→ Task directions
Take the entries below and print only the lines from the one with "teapot: none [237,301,375,390]" through the one with "cup: none [660,409,715,448]", exactly as they stand, both ends included.

→ The data
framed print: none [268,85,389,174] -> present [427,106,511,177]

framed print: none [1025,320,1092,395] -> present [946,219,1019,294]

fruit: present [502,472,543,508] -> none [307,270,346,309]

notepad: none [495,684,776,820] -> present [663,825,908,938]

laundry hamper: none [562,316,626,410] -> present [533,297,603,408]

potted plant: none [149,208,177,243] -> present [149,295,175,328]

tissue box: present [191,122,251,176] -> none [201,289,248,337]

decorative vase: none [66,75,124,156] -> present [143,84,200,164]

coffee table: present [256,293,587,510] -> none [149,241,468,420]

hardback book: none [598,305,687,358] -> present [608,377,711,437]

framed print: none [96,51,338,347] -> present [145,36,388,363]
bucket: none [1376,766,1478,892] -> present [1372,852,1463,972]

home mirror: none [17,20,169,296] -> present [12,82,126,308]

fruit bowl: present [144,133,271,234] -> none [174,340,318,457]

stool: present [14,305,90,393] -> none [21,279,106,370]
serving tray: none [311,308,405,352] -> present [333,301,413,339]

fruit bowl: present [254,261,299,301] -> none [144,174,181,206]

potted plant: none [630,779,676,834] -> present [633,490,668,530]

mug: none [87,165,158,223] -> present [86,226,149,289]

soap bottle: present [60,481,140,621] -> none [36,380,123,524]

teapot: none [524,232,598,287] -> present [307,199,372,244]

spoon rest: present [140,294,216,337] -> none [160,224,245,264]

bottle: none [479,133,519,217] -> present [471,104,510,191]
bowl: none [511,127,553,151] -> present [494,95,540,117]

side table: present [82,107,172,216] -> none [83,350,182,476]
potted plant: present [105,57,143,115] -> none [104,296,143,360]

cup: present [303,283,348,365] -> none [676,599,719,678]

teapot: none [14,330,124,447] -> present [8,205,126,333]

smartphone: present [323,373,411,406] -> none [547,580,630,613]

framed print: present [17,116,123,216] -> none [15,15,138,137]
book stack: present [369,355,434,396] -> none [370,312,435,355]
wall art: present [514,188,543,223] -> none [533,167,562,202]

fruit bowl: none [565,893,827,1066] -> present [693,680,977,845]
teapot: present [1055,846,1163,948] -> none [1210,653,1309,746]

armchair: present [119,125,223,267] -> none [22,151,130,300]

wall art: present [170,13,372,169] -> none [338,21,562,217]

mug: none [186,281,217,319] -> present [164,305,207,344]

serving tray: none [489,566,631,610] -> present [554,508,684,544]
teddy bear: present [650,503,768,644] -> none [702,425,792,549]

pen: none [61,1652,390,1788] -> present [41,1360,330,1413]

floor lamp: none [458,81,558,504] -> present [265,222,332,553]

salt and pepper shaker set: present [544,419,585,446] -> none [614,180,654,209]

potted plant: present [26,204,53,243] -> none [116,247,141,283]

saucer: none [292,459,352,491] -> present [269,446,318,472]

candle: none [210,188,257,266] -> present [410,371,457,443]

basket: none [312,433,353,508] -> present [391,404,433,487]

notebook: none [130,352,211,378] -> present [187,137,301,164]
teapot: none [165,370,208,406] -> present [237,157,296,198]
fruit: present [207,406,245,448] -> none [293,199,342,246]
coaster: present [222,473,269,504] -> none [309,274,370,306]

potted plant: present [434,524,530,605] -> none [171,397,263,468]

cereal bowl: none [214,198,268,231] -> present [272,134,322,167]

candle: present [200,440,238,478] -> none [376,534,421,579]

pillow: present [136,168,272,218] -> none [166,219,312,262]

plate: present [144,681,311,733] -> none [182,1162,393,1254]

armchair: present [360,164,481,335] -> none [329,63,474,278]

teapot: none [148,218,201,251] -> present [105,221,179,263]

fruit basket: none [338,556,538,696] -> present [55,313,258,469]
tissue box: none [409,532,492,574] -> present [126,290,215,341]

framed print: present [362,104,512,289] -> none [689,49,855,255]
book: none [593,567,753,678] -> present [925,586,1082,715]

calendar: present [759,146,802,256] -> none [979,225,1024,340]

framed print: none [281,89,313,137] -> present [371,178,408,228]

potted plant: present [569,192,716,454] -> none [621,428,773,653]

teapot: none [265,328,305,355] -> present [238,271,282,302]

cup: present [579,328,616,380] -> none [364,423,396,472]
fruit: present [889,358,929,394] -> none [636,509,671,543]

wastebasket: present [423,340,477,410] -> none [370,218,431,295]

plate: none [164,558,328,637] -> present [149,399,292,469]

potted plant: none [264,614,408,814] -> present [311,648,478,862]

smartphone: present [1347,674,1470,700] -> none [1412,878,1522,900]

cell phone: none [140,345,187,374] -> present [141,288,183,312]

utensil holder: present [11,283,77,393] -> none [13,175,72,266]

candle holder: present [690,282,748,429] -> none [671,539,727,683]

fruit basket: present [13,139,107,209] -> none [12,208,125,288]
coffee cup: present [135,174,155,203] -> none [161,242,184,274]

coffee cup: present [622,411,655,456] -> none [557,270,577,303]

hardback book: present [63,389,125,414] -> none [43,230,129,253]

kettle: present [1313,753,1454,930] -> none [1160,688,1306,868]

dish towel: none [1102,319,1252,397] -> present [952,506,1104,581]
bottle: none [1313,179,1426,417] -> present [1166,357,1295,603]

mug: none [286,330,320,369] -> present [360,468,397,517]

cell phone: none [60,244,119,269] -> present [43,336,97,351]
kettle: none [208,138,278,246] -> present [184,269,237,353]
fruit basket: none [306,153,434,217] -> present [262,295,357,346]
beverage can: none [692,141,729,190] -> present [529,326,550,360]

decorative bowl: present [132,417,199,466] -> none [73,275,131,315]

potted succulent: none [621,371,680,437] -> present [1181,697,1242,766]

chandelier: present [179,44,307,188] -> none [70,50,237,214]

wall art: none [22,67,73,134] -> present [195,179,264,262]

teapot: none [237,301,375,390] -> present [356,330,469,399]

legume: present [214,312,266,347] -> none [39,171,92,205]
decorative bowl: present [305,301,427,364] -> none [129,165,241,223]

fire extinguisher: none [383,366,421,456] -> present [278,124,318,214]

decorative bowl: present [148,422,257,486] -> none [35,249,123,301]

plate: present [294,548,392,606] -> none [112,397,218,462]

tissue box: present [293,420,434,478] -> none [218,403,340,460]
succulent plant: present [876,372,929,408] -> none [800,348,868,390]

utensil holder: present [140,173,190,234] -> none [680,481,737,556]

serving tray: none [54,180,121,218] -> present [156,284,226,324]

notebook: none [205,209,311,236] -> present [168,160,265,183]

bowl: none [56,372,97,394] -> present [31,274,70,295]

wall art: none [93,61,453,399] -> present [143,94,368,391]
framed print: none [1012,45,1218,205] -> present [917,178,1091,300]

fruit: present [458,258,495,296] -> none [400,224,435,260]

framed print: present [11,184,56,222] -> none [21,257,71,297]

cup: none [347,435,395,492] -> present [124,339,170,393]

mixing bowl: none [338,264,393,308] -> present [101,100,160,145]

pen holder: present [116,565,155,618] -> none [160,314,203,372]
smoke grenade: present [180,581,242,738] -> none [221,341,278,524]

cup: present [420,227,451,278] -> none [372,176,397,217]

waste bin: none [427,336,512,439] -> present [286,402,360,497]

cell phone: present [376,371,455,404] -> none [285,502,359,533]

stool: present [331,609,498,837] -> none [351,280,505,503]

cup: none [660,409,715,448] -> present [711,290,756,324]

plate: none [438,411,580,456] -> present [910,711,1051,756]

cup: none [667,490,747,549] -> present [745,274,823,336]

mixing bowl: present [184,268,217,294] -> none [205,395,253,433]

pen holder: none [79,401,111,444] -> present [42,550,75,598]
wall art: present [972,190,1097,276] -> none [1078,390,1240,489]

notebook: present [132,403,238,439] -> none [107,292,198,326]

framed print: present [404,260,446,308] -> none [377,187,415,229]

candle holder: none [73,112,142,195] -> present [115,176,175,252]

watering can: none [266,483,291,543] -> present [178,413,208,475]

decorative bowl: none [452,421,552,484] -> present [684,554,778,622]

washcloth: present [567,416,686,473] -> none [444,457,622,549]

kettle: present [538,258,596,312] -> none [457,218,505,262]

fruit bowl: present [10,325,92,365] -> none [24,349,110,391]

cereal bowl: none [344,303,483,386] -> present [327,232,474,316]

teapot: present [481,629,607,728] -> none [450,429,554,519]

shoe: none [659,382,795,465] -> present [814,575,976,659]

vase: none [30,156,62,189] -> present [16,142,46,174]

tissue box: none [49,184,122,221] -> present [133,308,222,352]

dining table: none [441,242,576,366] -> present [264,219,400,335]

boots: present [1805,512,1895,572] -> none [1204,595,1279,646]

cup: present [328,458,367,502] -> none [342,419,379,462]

→ Answer to this problem
teapot: none [237,301,375,390] -> present [356,330,469,399]

legume: present [214,312,266,347] -> none [39,171,92,205]
decorative bowl: present [305,301,427,364] -> none [129,165,241,223]

fire extinguisher: none [383,366,421,456] -> present [278,124,318,214]

decorative bowl: present [148,422,257,486] -> none [35,249,123,301]

plate: present [294,548,392,606] -> none [112,397,218,462]

tissue box: present [293,420,434,478] -> none [218,403,340,460]
succulent plant: present [876,372,929,408] -> none [800,348,868,390]

utensil holder: present [140,173,190,234] -> none [680,481,737,556]

serving tray: none [54,180,121,218] -> present [156,284,226,324]

notebook: none [205,209,311,236] -> present [168,160,265,183]

bowl: none [56,372,97,394] -> present [31,274,70,295]

wall art: none [93,61,453,399] -> present [143,94,368,391]
framed print: none [1012,45,1218,205] -> present [917,178,1091,300]

fruit: present [458,258,495,296] -> none [400,224,435,260]

framed print: present [11,184,56,222] -> none [21,257,71,297]

cup: none [347,435,395,492] -> present [124,339,170,393]

mixing bowl: none [338,264,393,308] -> present [101,100,160,145]

pen holder: present [116,565,155,618] -> none [160,314,203,372]
smoke grenade: present [180,581,242,738] -> none [221,341,278,524]

cup: present [420,227,451,278] -> none [372,176,397,217]

waste bin: none [427,336,512,439] -> present [286,402,360,497]

cell phone: present [376,371,455,404] -> none [285,502,359,533]

stool: present [331,609,498,837] -> none [351,280,505,503]

cup: none [660,409,715,448] -> present [711,290,756,324]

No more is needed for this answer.